Peperomia crispipetiola is a rather large, hairless herb that grows on trees, resembling P. glabriaculis in appearance. The stem is moderate at 3 millimeters thick and roots from the nodes. The leaves are alternate, broadly elliptic, with a pointed, acuminate tip and an acute base. They are rather large at 4 to 4.5 by 8 to 10 centimeters, with pinnate veins arising from near the base. The branches of the midrib number about 3 pairs by 2, and the leaves have dark granular dots. The petiole is very short at only 3 millimeters long and has a crisped or wavy wing extending to the base.
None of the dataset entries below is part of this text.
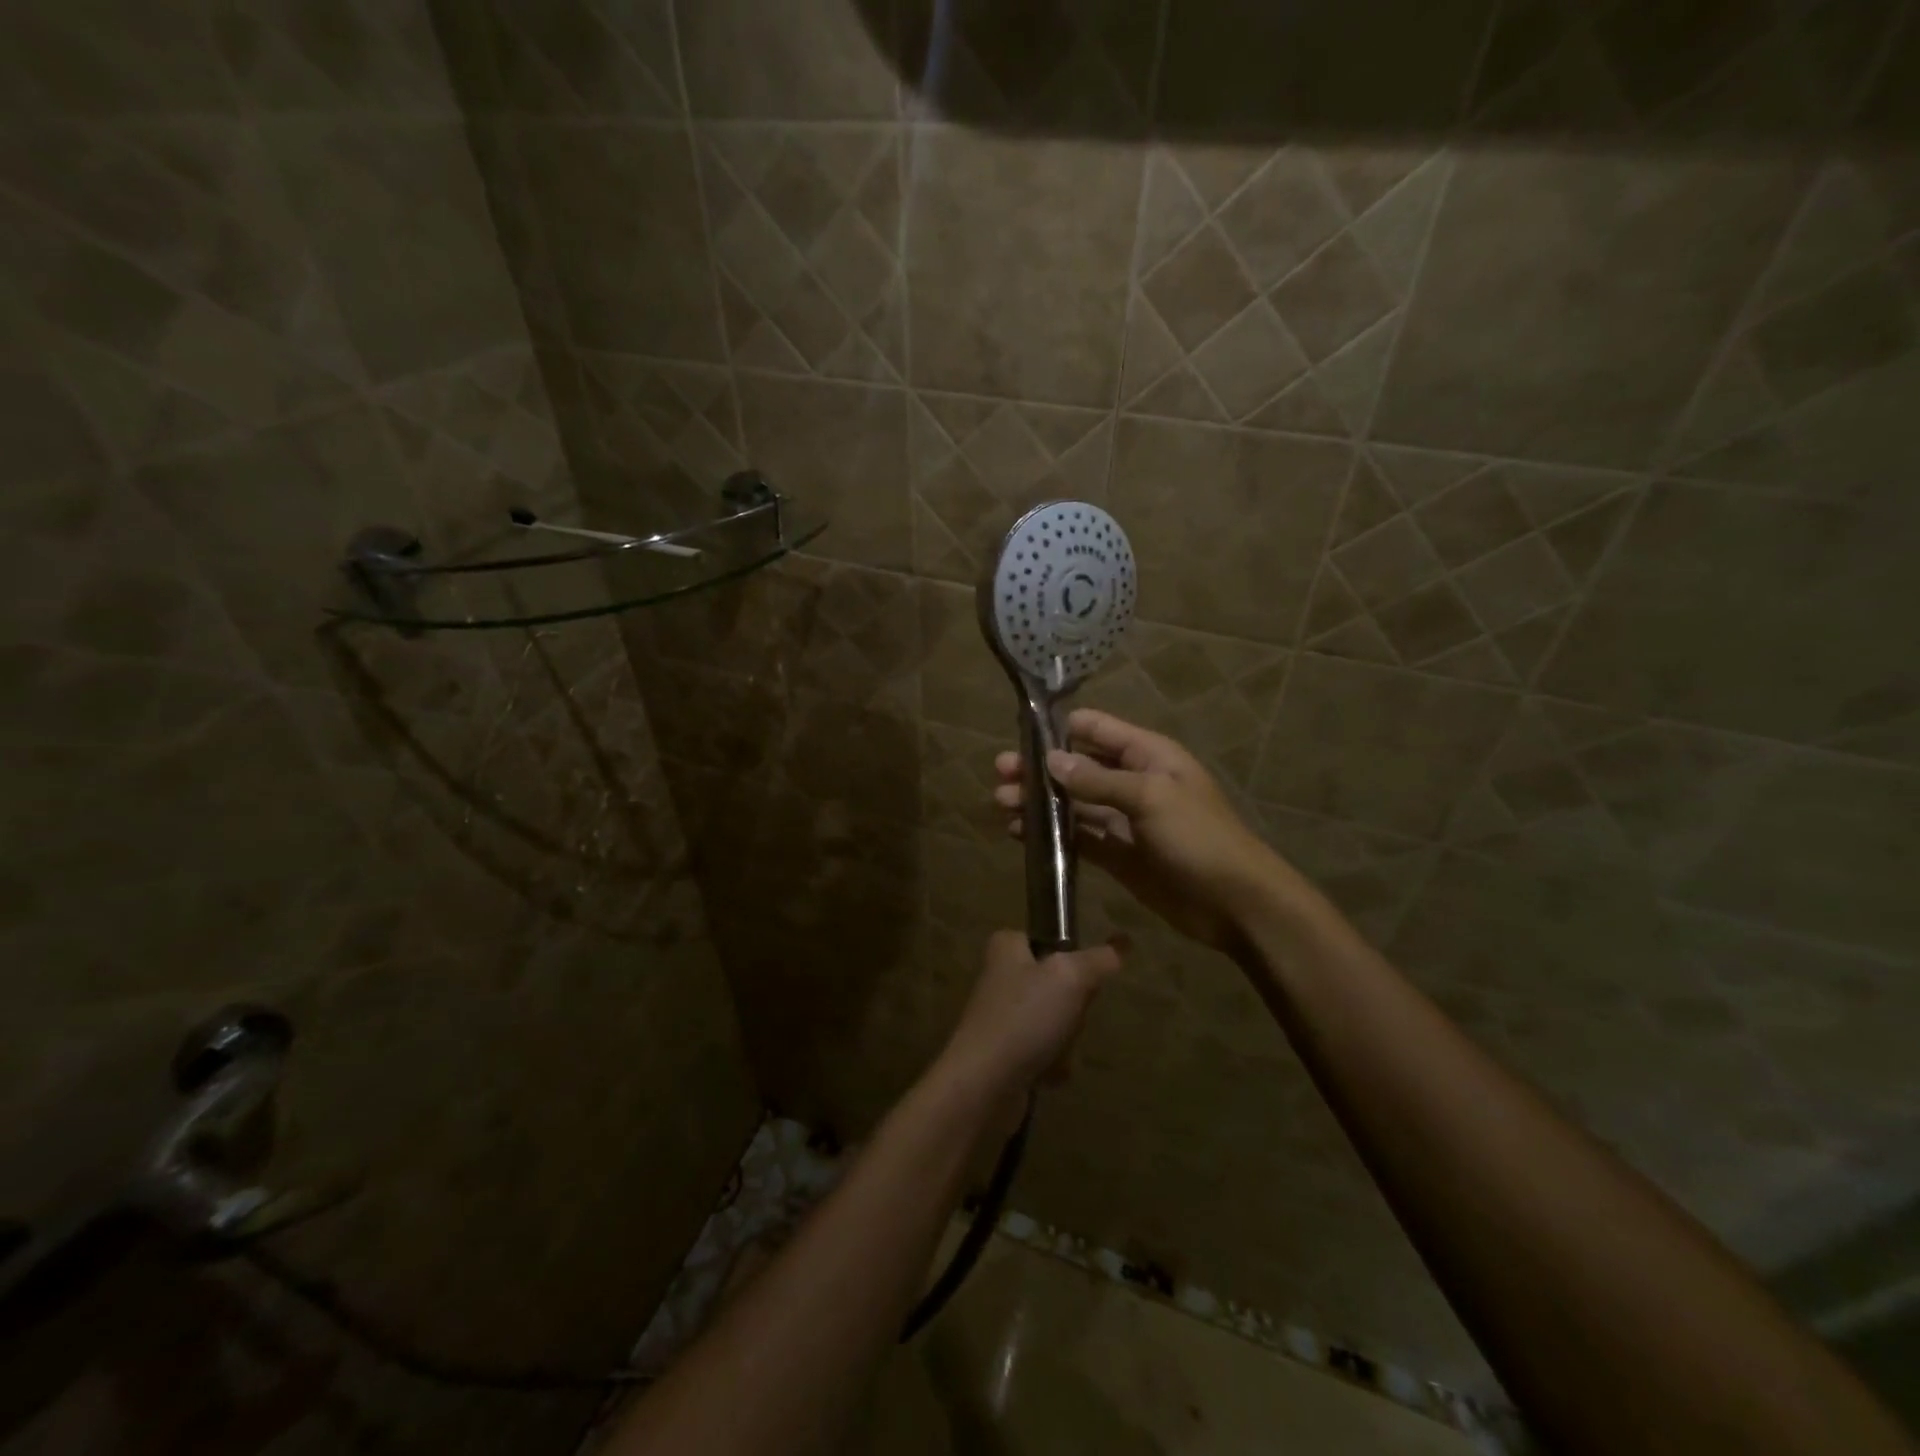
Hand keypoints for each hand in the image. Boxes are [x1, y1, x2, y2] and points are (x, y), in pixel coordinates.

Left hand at [937, 931, 1121, 1099]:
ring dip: (1065, 1040)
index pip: (1047, 940)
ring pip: (1053, 1021)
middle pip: (1056, 984)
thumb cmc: (1025, 1017)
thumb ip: (1098, 959)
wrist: (983, 1083)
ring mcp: (1000, 1017)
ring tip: (1058, 1050)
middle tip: (1069, 1017)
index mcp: (1006, 948)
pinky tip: (1048, 1074)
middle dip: (1072, 1008)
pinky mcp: (1002, 1052)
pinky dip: (1051, 1064)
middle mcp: (1000, 978)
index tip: (1081, 977)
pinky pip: (1042, 1052)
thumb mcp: (1070, 977)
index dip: (1069, 958)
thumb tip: (1121, 944)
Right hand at [994, 709, 1301, 953]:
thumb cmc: (1199, 837)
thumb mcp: (1151, 798)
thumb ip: (1098, 779)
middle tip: (1000, 775)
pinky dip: (1052, 834)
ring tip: (1002, 804)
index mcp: (1147, 756)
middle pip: (1078, 767)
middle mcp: (1132, 781)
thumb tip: (1051, 761)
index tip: (1020, 733)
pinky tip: (1021, 833)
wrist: (1236, 903)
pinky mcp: (1118, 854)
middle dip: (1040, 769)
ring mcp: (1124, 819)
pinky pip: (1079, 837)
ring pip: (1073, 803)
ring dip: (1040, 802)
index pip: (1097, 729)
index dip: (1060, 728)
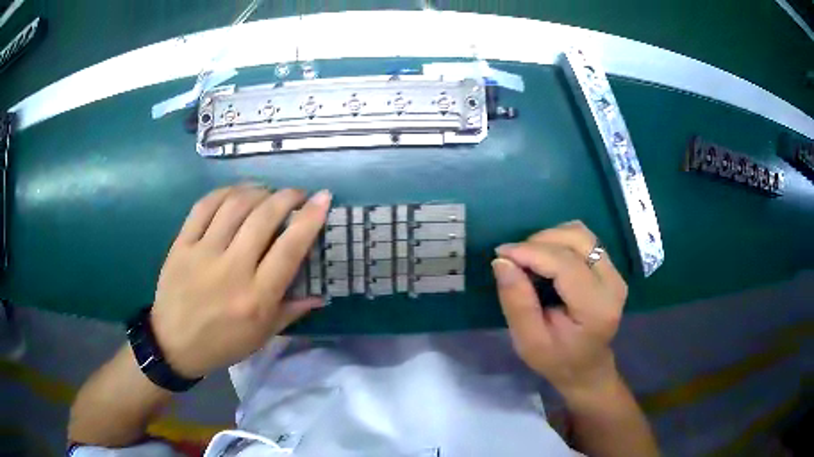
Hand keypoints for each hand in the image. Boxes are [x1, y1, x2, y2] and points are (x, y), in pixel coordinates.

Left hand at [149, 184, 331, 378]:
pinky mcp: (181, 244)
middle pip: (263, 217)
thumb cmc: (223, 344)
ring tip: (267, 192)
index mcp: (256, 297)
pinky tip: (236, 192)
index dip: (309, 218)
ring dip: (257, 191)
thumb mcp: (262, 336)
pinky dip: (225, 192)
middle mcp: (231, 270)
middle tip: (296, 194)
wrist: (174, 344)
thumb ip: (292, 311)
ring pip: (235, 205)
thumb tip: (321, 294)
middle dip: (286, 197)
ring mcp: (203, 253)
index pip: (289, 249)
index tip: (323, 198)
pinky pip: (204, 206)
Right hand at [492, 221, 627, 398]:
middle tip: (513, 259)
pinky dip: (559, 241)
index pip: (565, 264)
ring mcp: (615, 272)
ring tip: (528, 258)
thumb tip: (502, 261)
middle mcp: (612, 283)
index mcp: (596, 307)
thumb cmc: (557, 360)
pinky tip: (546, 258)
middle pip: (576, 240)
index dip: (531, 252)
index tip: (500, 253)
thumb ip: (517, 302)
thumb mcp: (529, 342)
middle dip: (539, 242)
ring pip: (580, 233)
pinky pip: (584, 239)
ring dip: (550, 238)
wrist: (587, 367)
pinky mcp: (611, 267)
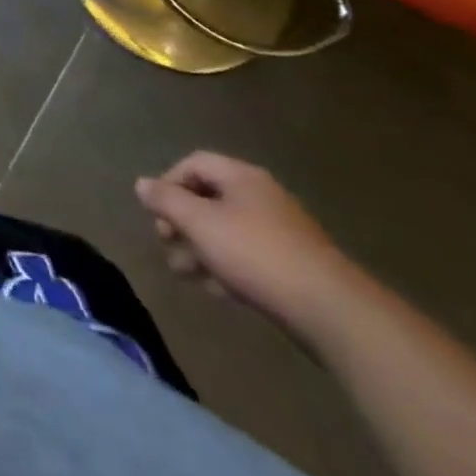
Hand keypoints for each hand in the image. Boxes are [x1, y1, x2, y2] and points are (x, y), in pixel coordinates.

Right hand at [135, 151, 363, 339]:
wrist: (333, 312)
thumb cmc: (256, 254)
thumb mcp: (199, 223)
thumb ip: (166, 200)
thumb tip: (142, 184)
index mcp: (242, 177)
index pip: (194, 164)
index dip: (168, 183)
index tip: (156, 212)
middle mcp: (262, 197)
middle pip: (209, 198)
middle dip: (182, 221)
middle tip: (166, 244)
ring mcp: (282, 232)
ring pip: (227, 231)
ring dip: (200, 248)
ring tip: (184, 273)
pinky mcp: (294, 266)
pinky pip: (249, 256)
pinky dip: (227, 267)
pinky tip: (216, 290)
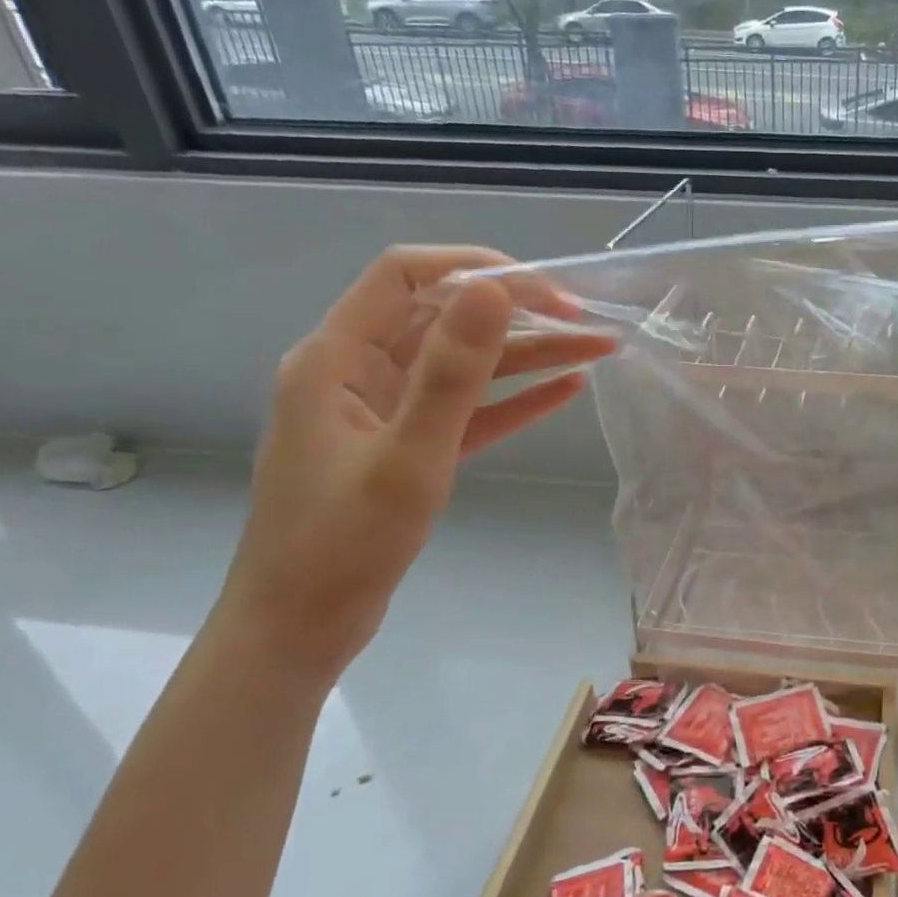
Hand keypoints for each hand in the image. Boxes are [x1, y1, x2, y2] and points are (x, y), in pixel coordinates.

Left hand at [214, 246, 614, 676]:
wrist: (300, 629)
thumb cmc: (344, 544)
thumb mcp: (409, 455)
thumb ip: (452, 372)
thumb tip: (493, 289)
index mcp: (336, 358)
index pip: (405, 277)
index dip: (475, 268)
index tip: (544, 288)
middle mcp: (358, 372)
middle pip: (446, 319)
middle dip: (519, 315)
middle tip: (588, 321)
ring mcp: (384, 411)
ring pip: (465, 367)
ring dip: (529, 356)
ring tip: (596, 349)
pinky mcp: (408, 447)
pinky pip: (468, 411)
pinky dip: (514, 399)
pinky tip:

The spikes are solitary, positioned opposite the leaves, thread-like, about 1 by 120 millimeters, with rather loosely spaced flowers. The peduncle is 1 centimeter long. The floral bracts are round-oval. The berries are globe-shaped, dark red, and glandular. The stigma is located near the tip.

==Taxonomy and naming==
It was described in 1929 by William Trelease in Contributions from the United States National Herbarium 6. The epithet crispipetiola comes from the Latin crispus meaning "curled" or "wavy" and petiolus meaning "leaf stalk," referring to the crisped or wavy wing on the petiole.

==Distribution and habitat==
It is endemic in Colombia, Costa Rica, and Panama. In Colombia, it found at an altitude of 300 - 1150 meters. It grows as an epiphyte and is a herb. It grows on wet tropical biomes.

==Conservation==
This species is assessed as Threatened.